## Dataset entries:
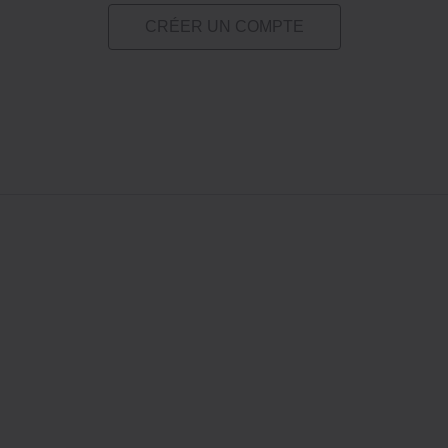
CRÉER UN COMPTE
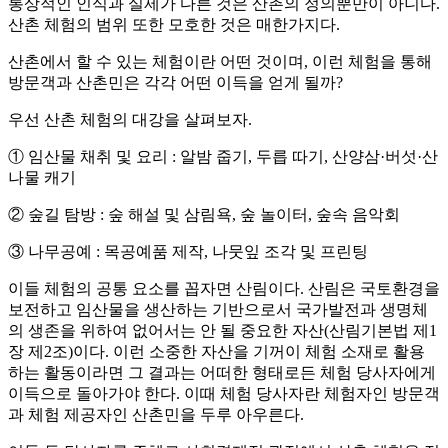
통상적인 인식과 실제가 다른 것은 산촌의 정의뿐만이 아니다.
산촌 체험의 범위 또한 모호한 것은 매한가지다.
산촌에서 할 수 있는 체험이란 어떤 것이며, 이런 체험을 통해
방문객과 산촌민은 각각 어떤 이득을 얻게 될까?
우선 산촌 체험의 대강을 살펴보자.
① 임산물 채취 및 요리 : 알밤 줍기, 두릅 따기, 산양삼·버섯·산
나물 캐기
② 숲길 탐방 : 숲 해설 및 삼림욕, 숲 놀이터, 숲속 음악회
③ 나무공예 : 목공예품 제작, 나뭇잎 조각 및 프린팅
이들 체험의 공통 요소를 꼽자면 산림이다. 산림은 국토환경을
보전하고 임산물을 생산하는 기반으로서 국가발전과 생명체
의 생존을 위하여 없어서는 안 될 중요한 자산(산림기본법 제1
장 제2조)이다. 이런 소중한 자산을 기꺼이 체험 소재로 활용
하는 활동이라면 그 결과는 어떠한 형태로든 체험 당사자에게
이득으로 돌아가야 한다. 이때 체험 당사자란 체험자인 방문객
과 체험 제공자인 산촌민을 두루 아우른다.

## PROBLEM TO WORK ON:
In your copy of the records above, include no pictures and match every line exactly.

## WRITTEN RESPONSE:
CRÉER UN COMPTE
통상적인 인식과 실제가 다른 것은 산촌의 정의뿐만이 아니다.
산촌 체험의 범위 또한 모호한 것은 매한가지다.
산촌에서 할 수 있는 체험이란 어떤 것이며, 이런 체험을 통해
방문객과 산촌민은 각각 어떤 이득을 얻게 될까?
우선 산촌 체험의 대강을 살펴보자.
① 임산물 채취 및 요리 : 알밤 줍기, 두릅 따기, 산양삼·버섯·산
나물 캐기
② 숲길 탐방 : 숲 해설 및 삼림욕, 숲 놀이터, 숲속 음악회
③ 나무공예 : 목공예품 제작, 나뭇잎 조각 및 프린팅
이들 체험의 공통 요소를 꼽자면 산림이다. 산림은 국토환경을
보전하고 임산물을 생산하는 기반으로서 국가발전과 생명체
의 생존을 위하여 없어서는 안 될 중요한 자산(산림기본법 제1
장 제2조)이다. 이런 소중한 자산을 기꺼이 체험 소재로 활용
하는 활동이라면 그 결과는 어떠한 형태로든 체험 당사자에게
이득으로 돌아가야 한다. 이때 체험 당사자란 체험자인 방문객
과 체험 제공자인 산촌민을 두루 아우른다.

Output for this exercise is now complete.